Casey and Lyman have no proof that a coup is in motion. Lyman lacks the political capital to simply dismiss the treacherous JCS. What they lack most is time: they have just seven days to uncover and prevent Scott’s coup.
The novel and the movie adaptation are a nice example of how one can be utterly blind to a future bearing down on one. The problems Frazier and Lyman face are problems that would have been familiar to any American of the 1950s: balancing the demands of the Cold War with the desire not to make the human race extinct; the endless struggle between democracy and home-grown authoritarians. There is not the slightest suggestion that society might change in fundamental ways over the course of the 1960s. There’s no hint of future hippies, Summers of Love, Women’s Lib, or the push back against the US’s traditional racial hierarchies.
Given the subject matter, this is a remarkably even-handed book. The worst elements of the vast right-wing conspiracy don’t get much screen time; Scott is charming and his congressional ally Prentice no worse than anyone one might see on the Six O’clock News. Over the course of the novel, it becomes clear that it is perfectly reasonable to be concerned about whether the Russians will live up to their end of the deal or will succumb to Chronic Backstabbing Disorder. Because they won’t and they will.
That said, there is a huge “and then what?” factor to the intended coup. Perhaps they expect Scott’s popularity to sway enough people for the junta to control the US. That didn’t even work with Casey. The conspirators seem sunnily optimistic about how easy their little project will be. Had Casey and his chums failed, the coup still might have turned out as successful as the 1991 coup in Russia.
Much the same can be said for Lyman and his bold disarmament plan. Sure,he’s doing his best to deal with Soviet perfidy but all he and the reader can be sure of is that they uncovered one Soviet gambit to break the treaty. That does not mean they know about all of them.
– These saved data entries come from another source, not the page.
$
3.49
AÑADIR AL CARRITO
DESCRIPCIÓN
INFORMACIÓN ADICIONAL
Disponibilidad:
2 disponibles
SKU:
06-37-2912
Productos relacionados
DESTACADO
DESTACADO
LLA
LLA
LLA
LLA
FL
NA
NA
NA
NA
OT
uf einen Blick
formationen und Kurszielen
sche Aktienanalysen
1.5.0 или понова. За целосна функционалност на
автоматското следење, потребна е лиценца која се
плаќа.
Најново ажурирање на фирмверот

I am sure if this were published today (or if someone remade the film), there would be more fistfights, car crashes, and fiery explosions.This so-called thriller doesn’t even feature a rooftop fist fight between Lyman and Scott. Instead, Casey and Lyman’s subordinates fan out across the US and the world, looking for evidence2and testing Scott’s allies to see which of them might be a weak link. The protagonists don’t even have the luxury of knowing there’s a conspiracy to uncover. All they have are strong suspicions and a nerve-racking lack of time. The authors eschew what Hitchcock called “surprise” in favour of copious suspense.
I would recommend that you consider buying the novel, but Seven Days in May is a nice example of the fleeting fame of even the biggest bestsellers. As far as I can tell, Seven Days in May is out of print, eclipsed by the 1964 John Frankenheimer film of the same name.
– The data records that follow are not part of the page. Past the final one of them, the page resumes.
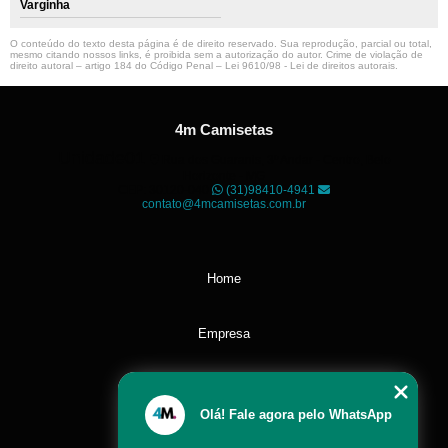
Varginha
O conteúdo do texto desta página é de direito reservado. Sua reprodução, parcial ou total,
mesmo citando nossos links, é proibida sem a autorização do autor. Crime de violação de
direito autoral – artigo 184 do Código Penal –
Lei 9610/98 - Lei de direitos autorais
.
4m Camisetas
Unidade01
Rua dos Guaranis, 3º Andar - Centro, Belo
Horizonte - MG
CEP: 30120-040
(31)98410-4941
contato@4mcamisetas.com.br
Home
Empresa
Missão
Olá! Fale agora pelo WhatsApp
Serviços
1: A Republican president who sacrifices himself for the good of the country may make this seem like the wildest of futures. In fact it’s just a lost past, a hint of what the Republicans used to be before Nixon snapped the more malevolent elements of American society away from the Democratic Party. The Republicans barely figure into the plot at all. To a fair degree Seven Days in May is a struggle between two factions within the Democratic Party.
2: In the course of the investigation, they stumble across a potentially career-ending tidbit: Scott’s mistress tried to deduct $3000 (close to $24,000 dollars in current dollars, depending on the inflation rate between 1962, when the book was written, and the 1970s, when it is set) of love-affair-related expenses from her taxes. Lyman is a painfully honourable man and he refuses the easy win because it’s a cheat. I am not 100% sure this is a guy you want as Head of State.